**WHAT YOU ARE ASKED TO DO:**
Can you transcribe every line of text in the data below verbatim, leaving the pictures out of your answer?
======== INPUT DATA
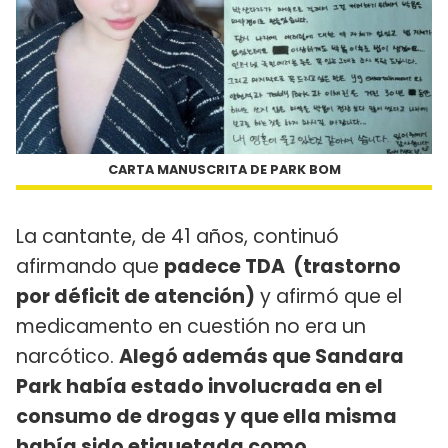
CARTA MANUSCRITA DE PARK BOM
La cantante, de 41 años, continuó
afirmando que
padece TDA (trastorno
por déficit de atención)
y afirmó que el
medicamento en cuestión no era un
narcótico.
Alegó además que Sandara
Park había estado involucrada en el
consumo de drogas y que ella misma
había sido etiquetada como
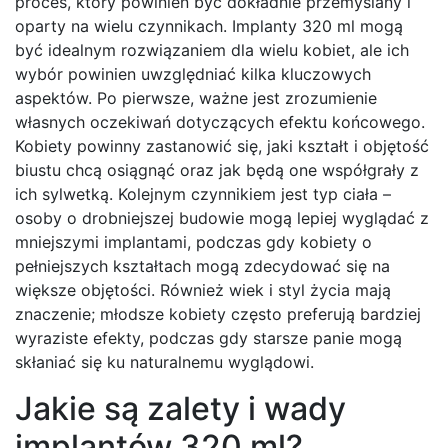
proces, który powinien być dokładnie przemyślany i
oparty na wielu czynnikach. Implanty 320 ml mogą
być idealnym rozwiązaniem dla wielu kobiet, ale ich
wybór powinien uwzględniać kilka kluczowych
aspektów. Po pierwsze, ważne jest zrozumienie
własnych oczekiwań dotyczących efektu końcowego.
Kobiety powinny zastanowić się, jaki kształt i objętość
biustu chcą osiągnąć oraz jak będą one współgrały z
ich sylwetką. Kolejnym czynnikiem jest typ ciała –
osoby o drobniejszej budowie mogą lepiej wyglądać z
mniejszymi implantami, podczas gdy kobiety o
pełniejszych kształtach mogą zdecydować się na
większe objętości. Również wiek i styl życia mają
znaczenie; młodsze kobiety często preferują bardziej
wyraziste efekty, podczas gdy starsze panie mogą
skłaniać się ku naturalnemu wyglądowi.
Jakie są zalety i wady
implantów 320 ml?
================
**RESPONSE TO THIS TASK:**
CARTA MANUSCRITA DE PARK BOM
La cantante, de 41 años, continuó
afirmando que
padece TDA (trastorno
por déficit de atención)
y afirmó que el
medicamento en cuestión no era un
narcótico.
Alegó además que Sandara
Park había estado involucrada en el
consumo de drogas y que ella misma
había sido etiquetada como
proces, który powinien być dokładnie przemyślany i
oparty na wielu czynnikach. Implanty 320 ml mogą
być idealnym rozwiązaniem dla wielu kobiet, ale ich
wybór powinien uwzględniać kilka kluczowych
aspektów. Po pierwsze, ważne jest zrozumienie
własnych oczekiwań dotyczących efektu końcowego.
Kobiety powinny zastanowić się, jaki kształt i objętość
biustu chcą osiągnąć oraz jak będą one współgrały z
ich sylwetką. Kolejnym czynnikiem jest typ ciała –
osoby o drobniejszej budowie mogą lepiej wyglądać z
mniejszymi implantami, podczas gdy kobiety o
pełniejszych kształtach mogą zdecydować się na
większe objętości. Również wiek i styl życia mają
znaczenie; młodsze kobiety często preferują bardziej
wyraziste efekty, podczas gdy starsze panie mogą
skłaniać się ku naturalnemu wyglądowi.
Jakie są zalety i wady
implantów 320 ml?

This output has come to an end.